Direct Marketing Kingpin Jeremy Johnson is currently representing him in a very heated criminal trial in Salt Lake City, Utah. Before I go into details around the massive fraud that Johnson is exposing in the performance marketing industry, here’s some interesting facts and updates around the case:
- Jeremy Johnson made hundreds of millions of dollars in his internet schemes over the years. With that capital he acquired mansions, fancy cars, helicopters, and more.
- When the FTC took action on Johnson, they seized all of his assets. This is called “government forfeiture.” Under forfeiture acts, the government usually cannot seize money that was placed in legal retainers so long as it was placed in there prior to the action. In this case Johnson did not have sufficient funds in legal retainers and therefore once his assets were frozen he was unable to pay for top notch legal representation.
- Instead of settling the civil lawsuit with the FTC, Johnson took a piss on the Federal Government and put up a website called EvilFTC.com, which has since been taken down. Here’s a snapshot of the site: https://web.archive.org/web/20130526133338/http://evilftc.com/
- This pissed off the Feds and they started bringing criminal charges against Johnson, many of which have been dropped or amended.
- The FEDs shut Johnson up by having the judge sign a gag order, which prohibits Johnson from discussing the case in the media or talking about it online. Hence EvilFTC.com is shut down.
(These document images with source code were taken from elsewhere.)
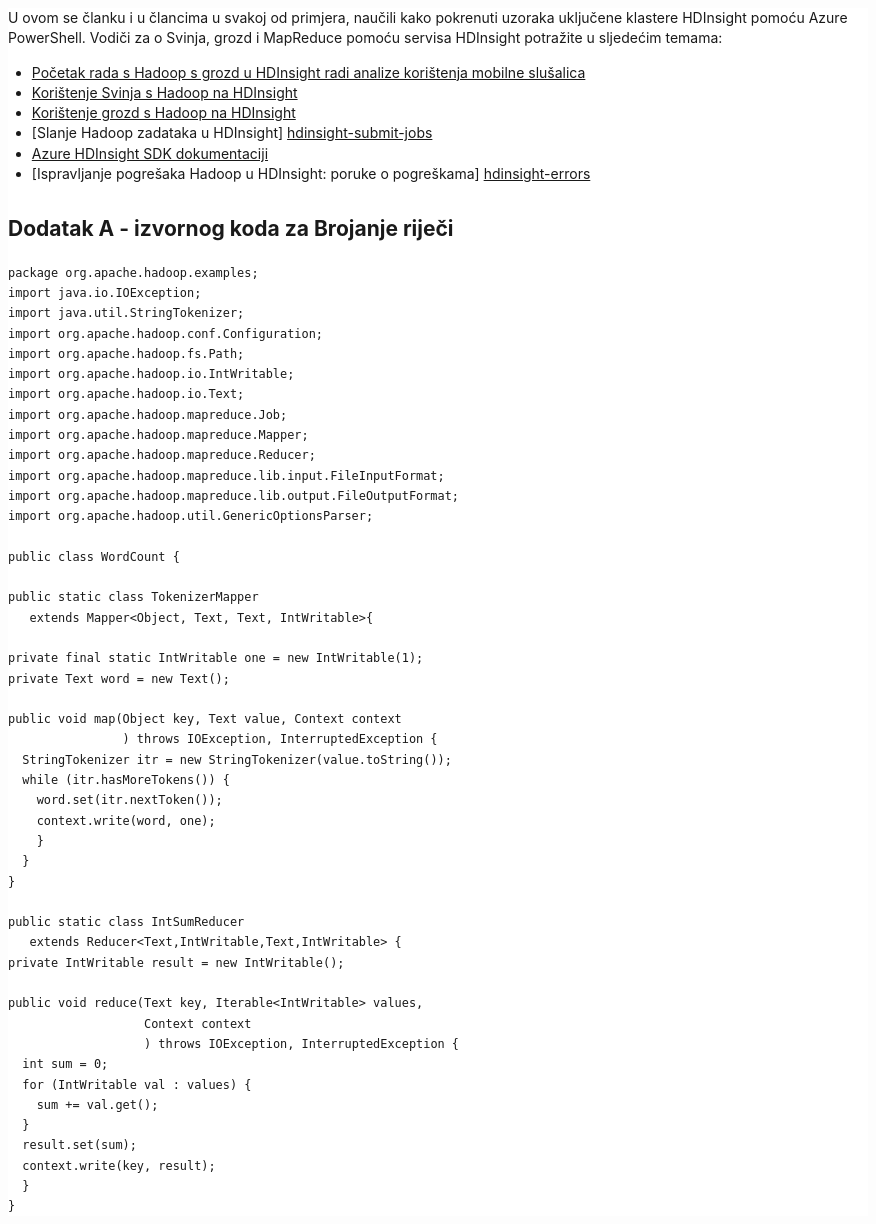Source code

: U ovom se članku i u člancima u svakoj od primjera, naučili kako pokrenuti uzoraka uključene klastere HDInsight pomoću Azure PowerShell. Vodiči za o Svinja, grozd i MapReduce pomoću servisa HDInsight potražite u sljedećim temama:

* [Početak rada s Hadoop s grozd u HDInsight radi analize korištenja mobilne slušalica][hdinsight-get-started]
* [Korištenje Svinja s Hadoop na HDInsight][hdinsight-use-pig]
* [Korištenje grozd s Hadoop na HDInsight][hdinsight-use-hive]
* [Slanje Hadoop zadataka u HDInsight] [hdinsight-submit-jobs]
* [Azure HDInsight SDK dokumentaciji][hdinsight-sdk-documentation]
* [Ispravljanje pogrešaka Hadoop u HDInsight: poruke o pogreškama] [hdinsight-errors]


## <a name="appendix-a---the-word-count-source-code"></a>Dodatak A - izvornog koda za Brojanje riječi

    package org.apache.hadoop.examples;
    import java.io.IOException;
    import java.util.StringTokenizer;
    import org.apache.hadoop.conf.Configuration;
    import org.apache.hadoop.fs.Path;
    import org.apache.hadoop.io.IntWritable;
    import org.apache.hadoop.io.Text;
    import org.apache.hadoop.mapreduce.Job;
    import org.apache.hadoop.mapreduce.Mapper;
    import org.apache.hadoop.mapreduce.Reducer;
    import org.apache.hadoop.mapreduce.lib.input.FileInputFormat;
    import org.apache.hadoop.mapreduce.lib.output.FileOutputFormat;
    import org.apache.hadoop.util.GenericOptionsParser;

    public class WordCount {

    public static class TokenizerMapper
       extends Mapper<Object, Text, Text, IntWritable>{

    private final static IntWritable one = new IntWritable(1);
    private Text word = new Text();

    public void map(Object key, Text value, Context context
                    ) throws IOException, InterruptedException {
      StringTokenizer itr = new StringTokenizer(value.toString());
      while (itr.hasMoreTokens()) {
        word.set(itr.nextToken());
        context.write(word, one);
        }
      }
    }

    public static class IntSumReducer
       extends Reducer<Text,IntWritable,Text,IntWritable> {
    private IntWritable result = new IntWritable();

    public void reduce(Text key, Iterable<IntWritable> values,
                       Context context
                       ) throws IOException, InterruptedException {
      int sum = 0;
      for (IntWritable val : values) {
        sum += val.get();
      }
      result.set(sum);
      context.write(key, result);
      }
    }


[hdinsight-errors]: hdinsight-debug-jobs.md
[hdinsight-sdk-documentation]: https://msdn.microsoft.com/library/azure/dn479185.aspx
[hdinsight-submit-jobs]: hdinsight-submit-hadoop-jobs-programmatically.md
[hdinsight-introduction]: hdinsight-hadoop-introduction.md
[powershell-install-configure]: ../powershell-install-configure.md
[hdinsight-get-started]: hdinsight-hadoop-linux-tutorial-get-started.md
[hdinsight-samples]: hdinsight-run-samples.md
[hdinsight-sample-10gb-graysort]: #hdinsight-sample-10gb-graysort
[hdinsight-sample-csharp-streaming]: #hdinsight-sample-csharp-streaming
[hdinsight-sample-pi-estimator]: #hdinsight-sample-pi-estimator
[hdinsight-sample-wordcount]: #hdinsight-sample-wordcount
[hdinsight-use-hive]: hdinsight-use-hive.md
[hdinsight-use-pig]: hdinsight-use-pig.md
[streamreader]: http://msdn.microsoft.com/library/system.io.streamreader.aspx
[console-writeline]: http://msdn.microsoft.com/library/system.console.writeline
[stdin-stdout-stderr]: https://msdn.microsoft.com/library/3x292kth.aspx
- Johnson, not having the financial resources to hire competent counsel, decides to represent himself. I think this was a smart move considering the fact that he would surely have been convicted if he had a public defender as his only counsel.
- Criminal trial begins with lots of media coverage, in sequence:
What’s very interesting about this case is that Johnson is exposing the massive credit card fraud in the US free trial marketing space. During testimony it has come out that the banks that process free trial credit card offers are deeply involved and fully aware of what their clients are doing to stay below Visa/MC chargeback regulations:
- Create multiple shell corporations with different “signers” to acquire Visa/MC merchant accounts.
- Load balance transactions across each of these shell corporations so that each company never breaches Visa/MC fraud alerts.
- Pump through fake transactions or small dollar amount transactions to keep transaction rates higher and chargeback rates lower, flying below the Visa/MC fraud radar screens.
While it seems as if the banks never lost any money and were deeply involved in the “scheme”, it is still unlawful to process transactions like this.
There are a number of merchants here in the US that defraud consumers under this type of billing model, and in the future we will look to review their business models and how it works in greater detail.
Should be interesting to see the outcome of the case. My guess is that Johnson will beat some of the charges levied against him but will be found guilty of some of the other charges. What are your thoughts?